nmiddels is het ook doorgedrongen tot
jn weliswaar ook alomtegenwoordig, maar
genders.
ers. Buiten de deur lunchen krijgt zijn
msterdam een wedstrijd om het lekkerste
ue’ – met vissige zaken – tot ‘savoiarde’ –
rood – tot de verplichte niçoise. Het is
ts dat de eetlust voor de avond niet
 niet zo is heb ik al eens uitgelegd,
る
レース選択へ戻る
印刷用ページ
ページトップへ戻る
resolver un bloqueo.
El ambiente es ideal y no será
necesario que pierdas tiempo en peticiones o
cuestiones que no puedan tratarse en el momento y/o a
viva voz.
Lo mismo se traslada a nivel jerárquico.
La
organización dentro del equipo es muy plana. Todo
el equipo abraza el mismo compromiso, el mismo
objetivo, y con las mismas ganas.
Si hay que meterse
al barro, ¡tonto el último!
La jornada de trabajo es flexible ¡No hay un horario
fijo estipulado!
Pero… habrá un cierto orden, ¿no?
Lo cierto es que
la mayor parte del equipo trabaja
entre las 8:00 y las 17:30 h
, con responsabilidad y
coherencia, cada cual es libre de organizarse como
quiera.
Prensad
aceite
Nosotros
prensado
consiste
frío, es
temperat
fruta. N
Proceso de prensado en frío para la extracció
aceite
::::::::
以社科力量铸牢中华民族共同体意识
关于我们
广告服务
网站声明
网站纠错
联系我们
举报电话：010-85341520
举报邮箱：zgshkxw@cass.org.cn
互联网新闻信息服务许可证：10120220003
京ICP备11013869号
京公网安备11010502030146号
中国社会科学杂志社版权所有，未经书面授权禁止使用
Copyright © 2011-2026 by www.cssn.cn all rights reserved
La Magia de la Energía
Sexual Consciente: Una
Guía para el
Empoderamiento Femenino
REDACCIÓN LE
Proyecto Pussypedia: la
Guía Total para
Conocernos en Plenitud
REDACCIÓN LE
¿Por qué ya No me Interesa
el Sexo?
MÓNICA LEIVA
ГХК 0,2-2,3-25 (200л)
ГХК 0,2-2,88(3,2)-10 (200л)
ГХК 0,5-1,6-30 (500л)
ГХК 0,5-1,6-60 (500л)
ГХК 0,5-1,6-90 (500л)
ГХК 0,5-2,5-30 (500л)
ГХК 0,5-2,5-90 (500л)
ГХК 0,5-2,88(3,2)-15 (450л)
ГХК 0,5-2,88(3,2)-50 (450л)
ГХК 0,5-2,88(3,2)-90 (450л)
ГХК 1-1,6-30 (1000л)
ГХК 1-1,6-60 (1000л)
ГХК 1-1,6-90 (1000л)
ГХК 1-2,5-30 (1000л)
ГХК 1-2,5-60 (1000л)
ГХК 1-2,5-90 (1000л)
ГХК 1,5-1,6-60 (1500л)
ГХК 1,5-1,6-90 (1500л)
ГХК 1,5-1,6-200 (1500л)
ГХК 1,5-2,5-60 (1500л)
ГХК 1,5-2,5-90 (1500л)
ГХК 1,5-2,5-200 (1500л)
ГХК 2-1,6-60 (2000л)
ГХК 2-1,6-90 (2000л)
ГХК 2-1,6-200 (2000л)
::::::::
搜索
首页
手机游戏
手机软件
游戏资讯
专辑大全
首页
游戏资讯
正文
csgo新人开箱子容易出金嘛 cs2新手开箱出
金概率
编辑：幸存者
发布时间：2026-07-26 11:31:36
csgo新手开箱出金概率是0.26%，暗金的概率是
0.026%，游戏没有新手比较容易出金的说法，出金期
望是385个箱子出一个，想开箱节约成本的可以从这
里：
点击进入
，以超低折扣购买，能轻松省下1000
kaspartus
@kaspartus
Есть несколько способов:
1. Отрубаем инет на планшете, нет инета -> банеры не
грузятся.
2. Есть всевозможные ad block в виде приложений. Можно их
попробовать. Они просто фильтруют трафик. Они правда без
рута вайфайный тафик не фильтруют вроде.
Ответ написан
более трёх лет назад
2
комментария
::::::::
Gather every line in the items above that contains the word "Есть", and copy each one out.

Есть несколько способов:
2. Есть всевозможные ad block в виде приложений. Можно их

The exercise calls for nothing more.